It was with great disappointment – but little surprise – I read of the experiences of former bank staff following the Which? Banking Commission in last week’s Money Marketing (Bank accounts, March 18).
I worked at Barclays for 17 years, mostly as a corporate relationship manager. In my time, I witnessed the steady erosion of the manager’s ability to do anything remotely useful to assist clients, through the removal of lending discretions from those who genuinely knew clients’ business and their replacement by faceless credit teams, more often than not with little clue as to the more complex lending and security arrangements needed. I was asked, “What is a debenture?” on numerous occasions. Of course, the manager had to take ownership of the decisions he/she had not actually made and convey them to the client.
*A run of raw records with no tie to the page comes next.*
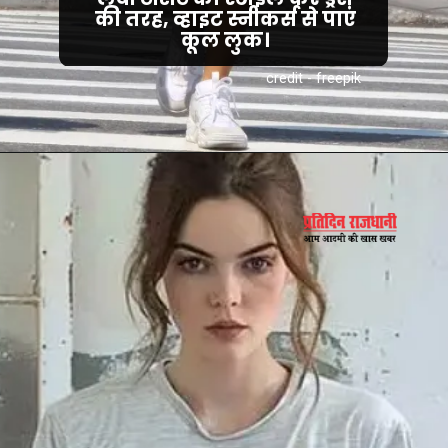
की तरह, व्हाइट स्नीकर्स से पाएं
कूल लुक।
credit - freepik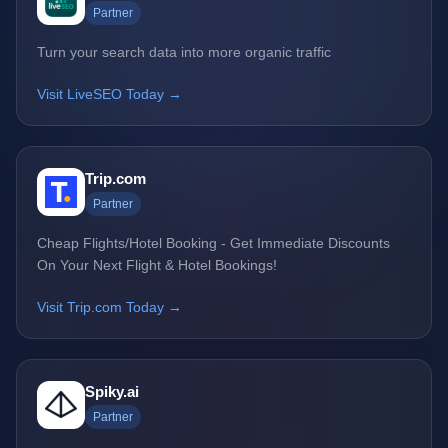
Partner
Turn your search data into more organic traffic
Visit LiveSEO Today →
Trip.com
Partner
Cheap Flights/Hotel Booking - Get Immediate Discounts
On Your Next Flight & Hotel Bookings!
Visit Trip.com Today →
Spiky.ai
Partner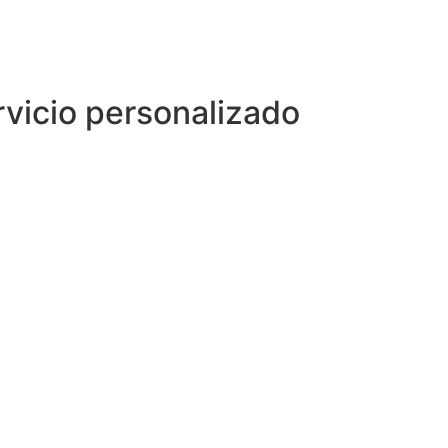
rvicio personalizado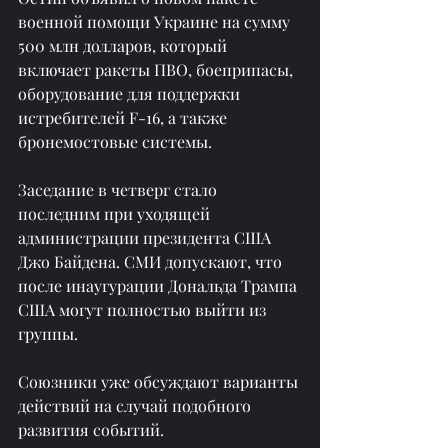
военной помощи Украине на сумму 
500 млн долларов, который 
включает ракеты ПВО, боеприпасы, 
оборудование для поддержки 
истребителей F-16, а также 
бронемостовые системы.
Заседание в четверг стало 
последним при уходящей 
администрации президента США 
Джо Байдена. СМИ допускают, что 
после инаугурации Дональда Трампа 
США могут полностью выйти из 
группы.
Союзники уже обсуждают варианты 
действий на случай подобного 
развития событий.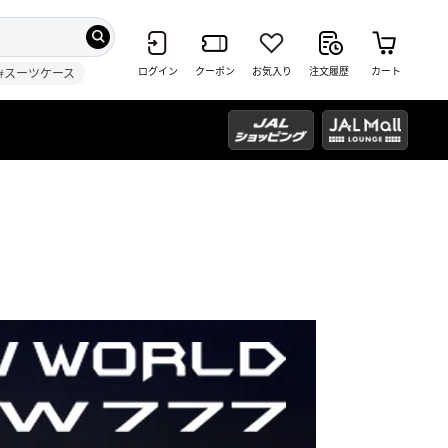
ログイン
クーポン
お気入り
注文履歴
カート
#スーツケース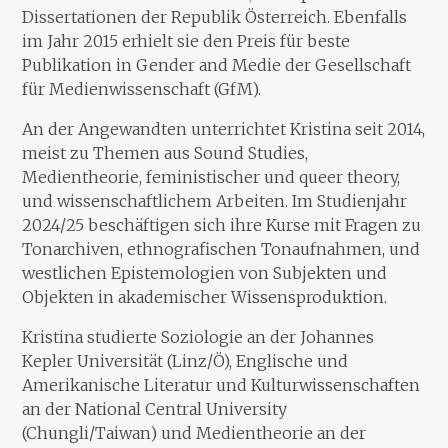
Dissertationen der Republik Österreich. Ebenfalls
im Jahr 2015 erhielt sie den Preis für beste
Publikation in Gender and Medie der Gesellschaft
für Medienwissenschaft (GfM).
An der Angewandten unterrichtet Kristina seit 2014,
meist zu Themen aus Sound Studies,
Medientheorie, feministischer und queer theory,
und wissenschaftlichem Arbeiten. Im Studienjahr
2024/25 beschäftigen sich ihre Kurse mit Fragen zu
Tonarchiven, ethnografischen Tonaufnahmen, und
westlichen Epistemologien von Subjekten und
Objekten in akademischer Wissensproduktion.
Kristina studierte Soziologie an der Johannes
Kepler Universität (Linz/Ö), Englische und
Amerikanische Literatur und Kulturwissenschaften
an der National Central University
(Chungli/Taiwan) und Medientheorie an der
The manager became little more than a postboy and the whole focus of the role changed to one of selling the bank’s products – irrespective of suitability – through a series of targeted campaigns. The targets set bore no relevance to the individual manager’s portfolio make-up, it was simply a numbers game. The final straw for me was the team manager making it very clear during one campaign that PPI was “not optional” and that any loans sold without it would not count towards our target. The poor client was effectively put over a barrel if they wanted the loan. I left soon afterwards, at a cost of around £30,000 in lost share options, as I could no longer operate in such an environment. I have never regretted the decision. As an IFA, I still deal with many individuals I met in my banking career and the horror stories continue to this day.
What saddens me most is the way the banks continue to deny this relentless micromanagement sales culture exists. This defies all credibility and if current staff members were not made so frightened by their (sales) managers, they would confirm the culture is very much alive and kicking.
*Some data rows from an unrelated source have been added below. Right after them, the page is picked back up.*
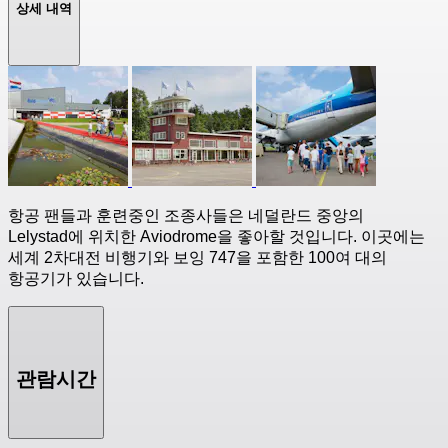
상세 내역
항공 팬들과 훈련중인 조종사들은 네덜란드 중앙의
Lelystad에 위치한 Aviodrome을 좋아할 것입니다. 이곳에는
세계 2차대전 비행기와 보잉 747을 포함한 100여 대의
항공기가 있습니다.
관람시간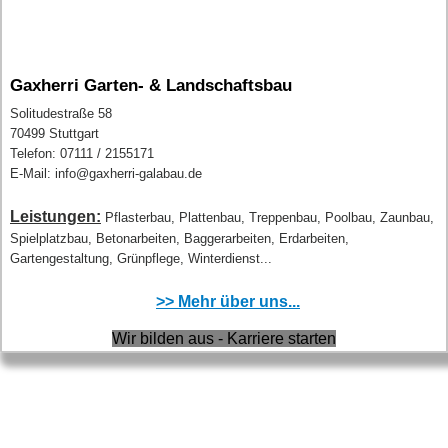
Gaxherri Garten- & Landschaftsbau
Solitudestraße 58
70499 Stuttgart
Telefon: 07111 / 2155171
E-Mail: info@gaxherri-galabau.de
Leistungen:
Pflasterbau, Plattenbau, Treppenbau, Poolbau, Zaunbau,
Spielplatzbau, Betonarbeiten, Baggerarbeiten, Erdarbeiten,
Gartengestaltung, Grünpflege, Winterdienst...
>> Mehr über uns...
Wir bilden aus - Karriere starten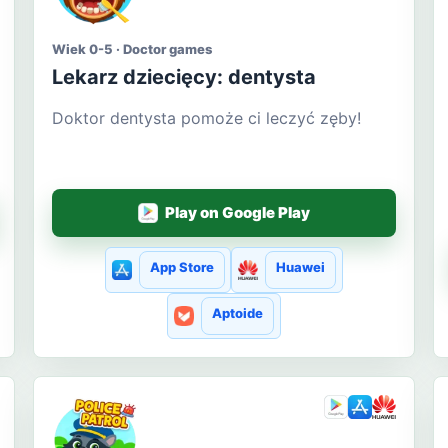
Wiek 0-5 · Doctor games
Lekarz dziecięcy: dentysta
Doktor dentysta pomoże ci leczyć zęby!
Play on Google Play
App Store
Huawei
Aptoide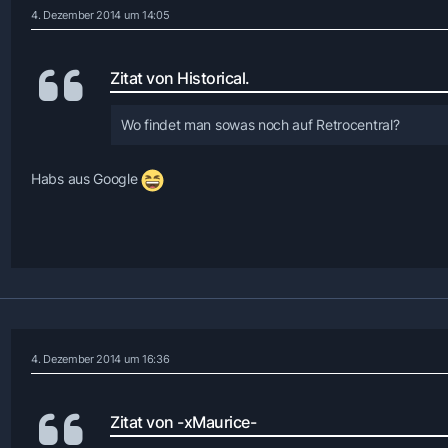
4. Dezember 2014 um 14:05
Zitat von Historical.
Wo findet man sowas noch auf Retrocentral?
Habs aus Google
4. Dezember 2014 um 16:36
Zitat von -xMaurice-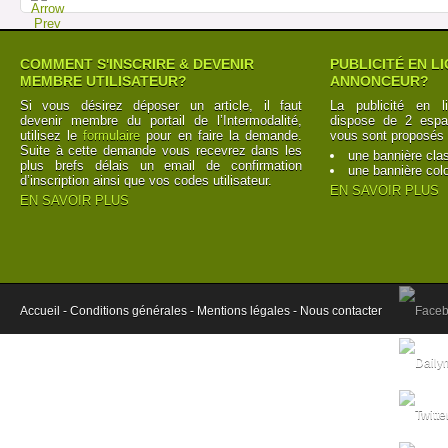
COMMENT S'INSCRIRE & DEVENIR
PUBLICITÉ EN L
MEMBRE UTILISATEUR?
ANNONCEUR?
Si vous désirez déposer un article, il faut
La publicité en l
devenir membre du portail de l’Intermodalité,
dispose de 2 espac
utilisez le
formulaire
pour en faire la demande.
vous sont proposés 
Suite à cette demande vous recevrez dans les
une bannière cla
plus brefs délais un email de confirmation
une bannière col
d’inscription ainsi que vos codes utilisateur.
EN SAVOIR PLUS
EN SAVOIR PLUS
Accueil -
Conditions générales -
Mentions légales -
Nous contacter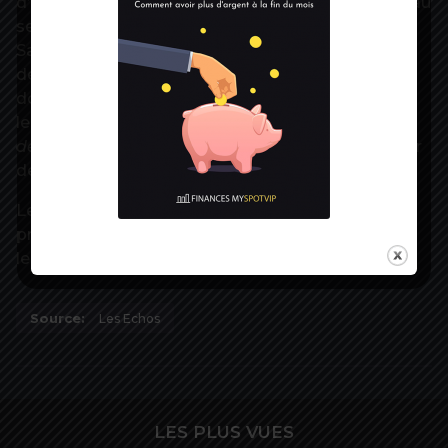
d’imposer le recours au télétravail, tempère-t-on au
secrétariat d’Etat en charge des Retraites et de la
Santé au travail. L’idée est qu’en cas de
dégradation de la situation dans une région
donnée, les entreprises puissent tirer
les
« conséquences des mesures publiques
décidées »
en obligeant leurs employés à travailler
de chez eux.
Le protocole national sera mis en ligne lundi
prochain au plus tard pour application le
lendemain.
Source:
Les Echos
LES PLUS VUES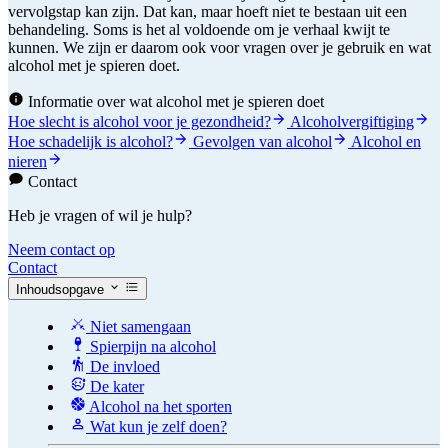
vervolgstap kan zijn. Dat kan, maar hoeft niet te bestaan uit een
behandeling. Soms is het al voldoende om je verhaal kwijt te
kunnen. We zijn er daarom ook voor vragen over je gebruik en wat
alcohol met je spieren doet.
Informatie over wat alcohol met je spieren doet
Hoe slecht is alcohol voor je gezondheid?
Alcoholvergiftiging
Hoe schadelijk is alcohol?
Gevolgen van alcohol
Alcohol en
nieren
Contact
Heb je vragen of wil je hulp?
Neem contact op
Contact
Inhoudsopgave
Niet samengaan
Spierpijn na alcohol
De invloed
De kater
Alcohol na het sporten
Wat kun je zelf doen?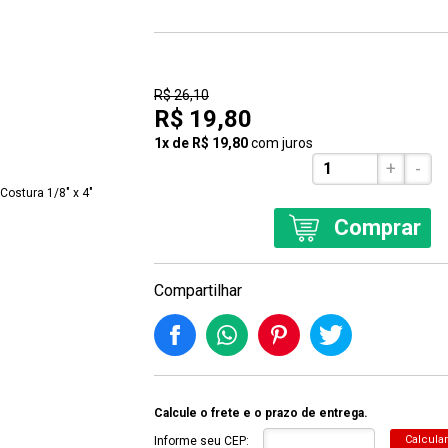
24% Off
R$ 26,10
R$ 19,80
1x de R$ 19,80
com juros
+
-
Comprar
Compartilhar
Calcule o frete e o prazo de entrega.
Calcular
Informe seu CEP: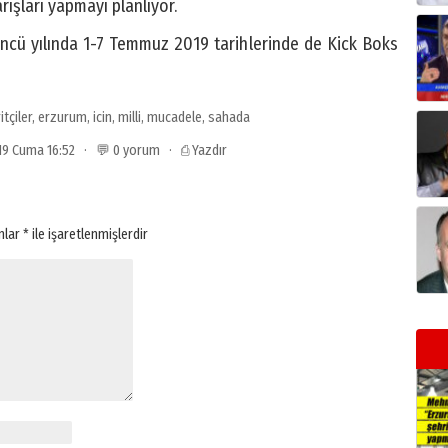
rışları yapmayı planlıyor.
ncü yılında 1-7 Temmuz 2019 tarihlerinde de Kick Boks
itçiler
,
erzurum
,
icin
,
milli
,
mucadele
,
sahada
019 Cuma 16:52 · 💬 0 yorum ·
⎙ Yazdır
anlar
*
ile işaretlenmişlerdir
Of course, it is the consumer that loses out, leading to misplaced regulation focusing, not on the major perpetrators of misselling in all its guises – that is, the banks – but on IFAs, the majority of which need genuine ongoing relationships with their clients in order to survive. It is high time the FSA stopped paying lip service to regulating such questionable sales tactics. This is not rocket science but does require the FSA shows real leadership. Maybe we will see this in the future but I am not holding my breath.